## PROBLEM DETAILS
Could you work out how many lines of the material below hold "Baked"? Only the number is needed.

## LISTED RECORDS

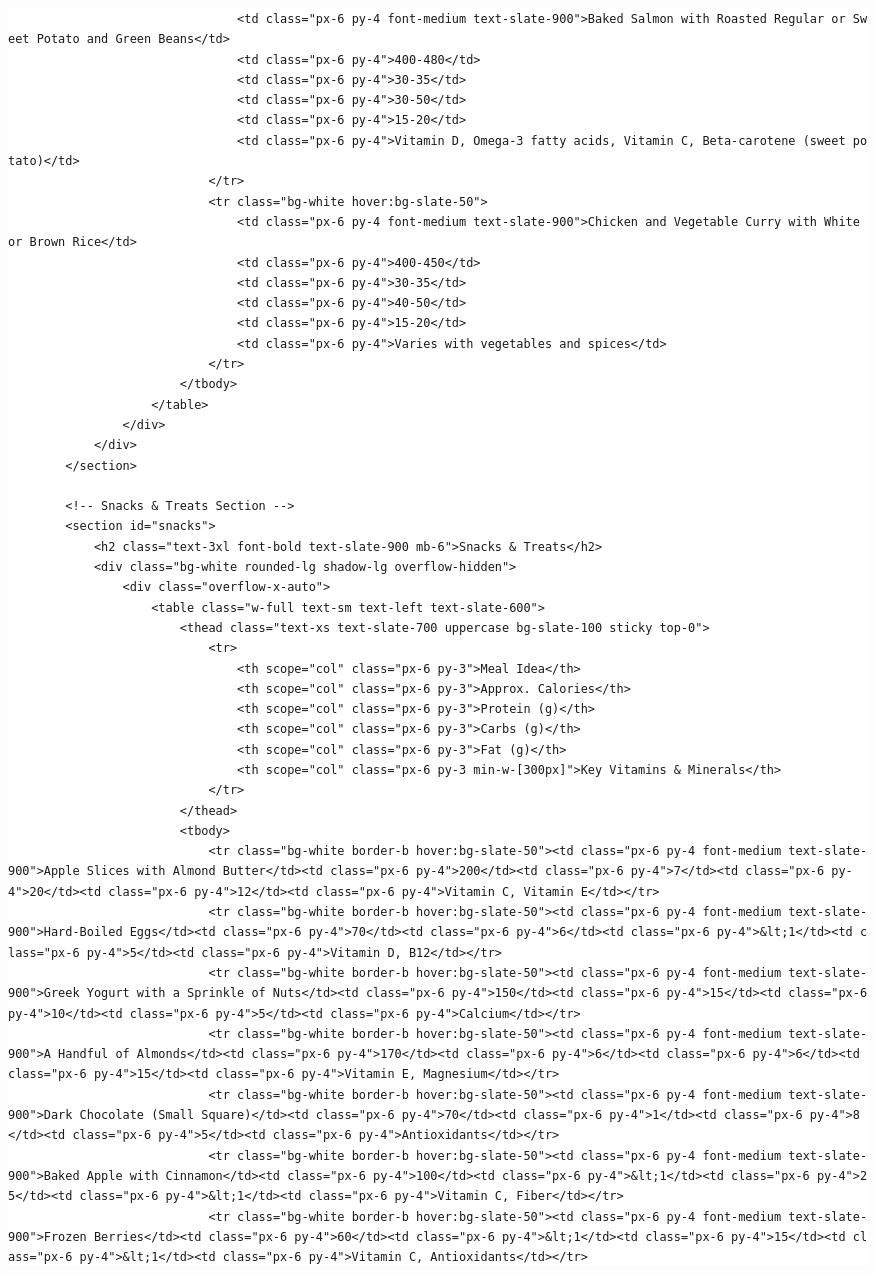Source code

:                                     <td class="px-6 py-4 font-medium text-slate-900">Baked Salmon with Roasted Regular or Sweet Potato and Green Beans</td>
                                    <td class="px-6 py-4">400-480</td>
                                    <td class="px-6 py-4">30-35</td>
                                    <td class="px-6 py-4">30-50</td>
                                    <td class="px-6 py-4">15-20</td>
                                    <td class="px-6 py-4">Vitamin D, Omega-3 fatty acids, Vitamin C, Beta-carotene (sweet potato)</td>
                                </tr>
                                <tr class="bg-white hover:bg-slate-50">
                                    <td class="px-6 py-4 font-medium text-slate-900">Chicken and Vegetable Curry with White or Brown Rice</td>
                                    <td class="px-6 py-4">400-450</td>
                                    <td class="px-6 py-4">30-35</td>
                                    <td class="px-6 py-4">40-50</td>
                                    <td class="px-6 py-4">15-20</td>
                                    <td class="px-6 py-4">Varies with vegetables and spices</td>
                                </tr>
                            </tbody>
                        </table>
                    </div>
                </div>
            </section>

            <!-- Snacks & Treats Section -->
            <section id="snacks">
                <h2 class="text-3xl font-bold text-slate-900 mb-6">Snacks & Treats</h2>
                <div class="bg-white rounded-lg shadow-lg overflow-hidden">
                    <div class="overflow-x-auto">
                        <table class="w-full text-sm text-left text-slate-600">
                            <thead class="text-xs text-slate-700 uppercase bg-slate-100 sticky top-0">
                                <tr>
                                    <th scope="col" class="px-6 py-3">Meal Idea</th>
                                    <th scope="col" class="px-6 py-3">Approx. Calories</th>
                                    <th scope="col" class="px-6 py-3">Protein (g)</th>
                                    <th scope="col" class="px-6 py-3">Carbs (g)</th>
                                    <th scope="col" class="px-6 py-3">Fat (g)</th>
                                    <th scope="col" class="px-6 py-3 min-w-[300px]">Key Vitamins & Minerals</th>
                                </tr>
                            </thead>
                            <tbody>
                                <tr class="bg-white border-b hover:bg-slate-50"><td class="px-6 py-4 font-medium text-slate-900">Apple Slices with Almond Butter</td><td class="px-6 py-4">200</td><td class="px-6 py-4">7</td><td class="px-6 py-4">20</td><td class="px-6 py-4">12</td><td class="px-6 py-4">Vitamin C, Vitamin E</td></tr>
                                <tr class="bg-white border-b hover:bg-slate-50"><td class="px-6 py-4 font-medium text-slate-900">Hard-Boiled Eggs</td><td class="px-6 py-4">70</td><td class="px-6 py-4">6</td><td class="px-6 py-4">&lt;1</td><td class="px-6 py-4">5</td><td class="px-6 py-4">Vitamin D, B12</td></tr>
                                <tr class="bg-white border-b hover:bg-slate-50"><td class="px-6 py-4 font-medium text-slate-900">Greek Yogurt with a Sprinkle of Nuts</td><td class="px-6 py-4">150</td><td class="px-6 py-4">15</td><td class="px-6 py-4">10</td><td class="px-6 py-4">5</td><td class="px-6 py-4">Calcium</td></tr>
                                <tr class="bg-white border-b hover:bg-slate-50"><td class="px-6 py-4 font-medium text-slate-900">A Handful of Almonds</td><td class="px-6 py-4">170</td><td class="px-6 py-4">6</td><td class="px-6 py-4">6</td><td class="px-6 py-4">15</td><td class="px-6 py-4">Vitamin E, Magnesium</td></tr>
                                <tr class="bg-white border-b hover:bg-slate-50"><td class="px-6 py-4 font-medium text-slate-900">Dark Chocolate (Small Square)</td><td class="px-6 py-4">70</td><td class="px-6 py-4">1</td><td class="px-6 py-4">8</td><td class="px-6 py-4">5</td><td class="px-6 py-4">Antioxidants</td></tr>
                                <tr class="bg-white border-b hover:bg-slate-50"><td class="px-6 py-4 font-medium text-slate-900">Baked Apple with Cinnamon</td><td class="px-6 py-4">100</td><td class="px-6 py-4">&lt;1</td><td class="px-6 py-4">25</td><td class="px-6 py-4">&lt;1</td><td class="px-6 py-4">Vitamin C, Fiber</td></tr>
                                <tr class="bg-white border-b hover:bg-slate-50"><td class="px-6 py-4 font-medium text-slate-900">Frozen Berries</td><td class="px-6 py-4">60</td><td class="px-6 py-4">&lt;1</td><td class="px-6 py-4">15</td><td class="px-6 py-4">&lt;1</td><td class="px-6 py-4">Vitamin C, Antioxidants</td></tr>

## SOLUTION TO THE PROBLEM
2